В моей болезни и в непогоде наступил перерыв. На несколько часов стало солнечно, и грипп перешел в унылую ремиссию. Мы с подругой отправились на пляж у речушки и встретились там с танцовщицей и ее приятелем.
Кажется, мы устроили пикник с какими-то банальными французскими булками, сыром, греческими оливками и белым вином. Еще, может, фруктов чуть-чуть. Обе женщины были в открытых купальниках. Танцовщица в бикини, а моя подруга — в более консервативном костюме.
И вдруг без особой, я бы сказал — без малейшей суеты они сняли бюстгальтеры, и я увидел грудь танцовщицы, для танцовщицы великоватую. Танцовщица по-прежнему выглядела на двадцать (пятнадцать), а мы жевали дальше, будто это предел нормальности — не обращать явного внимания на двух женщин, которые выставили свои груди.

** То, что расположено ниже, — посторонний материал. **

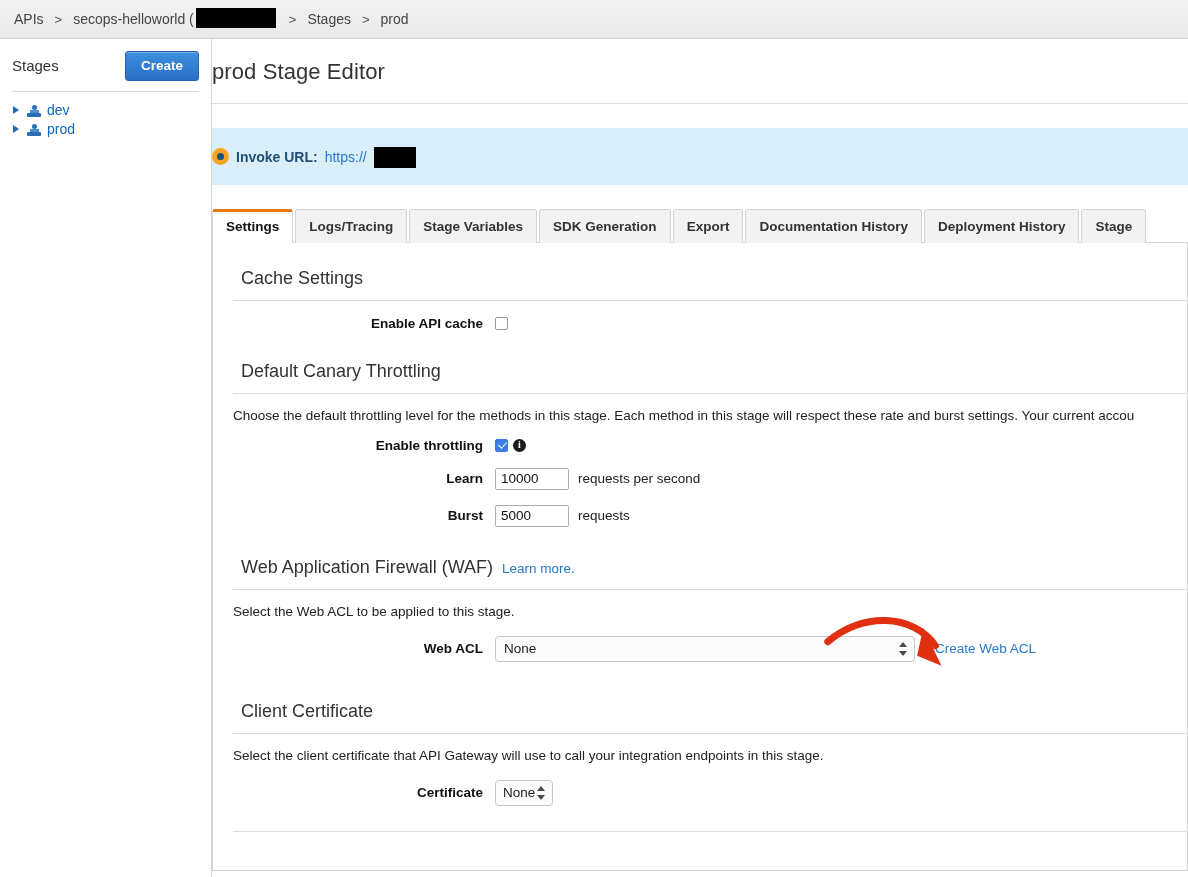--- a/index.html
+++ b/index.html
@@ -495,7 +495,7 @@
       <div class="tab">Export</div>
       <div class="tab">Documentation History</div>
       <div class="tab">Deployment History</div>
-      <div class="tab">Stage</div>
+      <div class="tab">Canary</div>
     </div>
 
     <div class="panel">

В общем, моей подруге полезнее пить кофе с танцовщицей, чем заниматься любовью с больным. Она ушла, а я вернулся к созерцанию деревьев из окна. И вдруг они мне стали невыносимы. Я выкарабкался из постели и забрался в одежду. С температурой, но плевать. Возле дома стоял древний велосипед. Девчачий велик, и я, чуть не падая, очень медленно докрутил педали до ближайшего кладбища. Проехал где-то полмили, но мне показалось — целый континент.
Я слез с велика и пошел между памятниками, читая на них послания смерти. Старое калифорнийское кладбище. Многие мертвецы давным-давно пребывали там.
Небо затянуло, тучи такие низкие, что уже почти моросило.
Лихорадка жгла меня, пока я бродил, читая мертвое, но почему-то я был живее, чем рассматривая деревья до, во время и после неудачи в любви.
Я снова сел на велосипед и стал крутить педали едва ли быстрее статуи велосипедиста, который медленно едет в постель и затем опять смотрит на деревья из окна.
Вернувшись, подруга изображала бодрость, принесла мне стакан апельсинового сока, села на краешек постели и сказала, что я скоро поправлюсь. Она не ошиблась, и теперь, спустя восемнадцать лет, я очутился на острове за тысячи миль от того окна в калифорнийских лесах и моей вроде бы нескончаемой лесистой болезни, я очутился среди японских могил, что цепляли взгляд, и океан по соседству гудел музыкой их тишины.
4 февраля 1982 года продолжается…
В этом кладбище я замечаю нечто занимательное, необычное. Оно кажется кучей надгробий, сгрудившихся вокруг основания как бы памятника на океанской кромке. Я иду к нему вдоль ряда столбов, нанизанных на сгнивший электрический провод.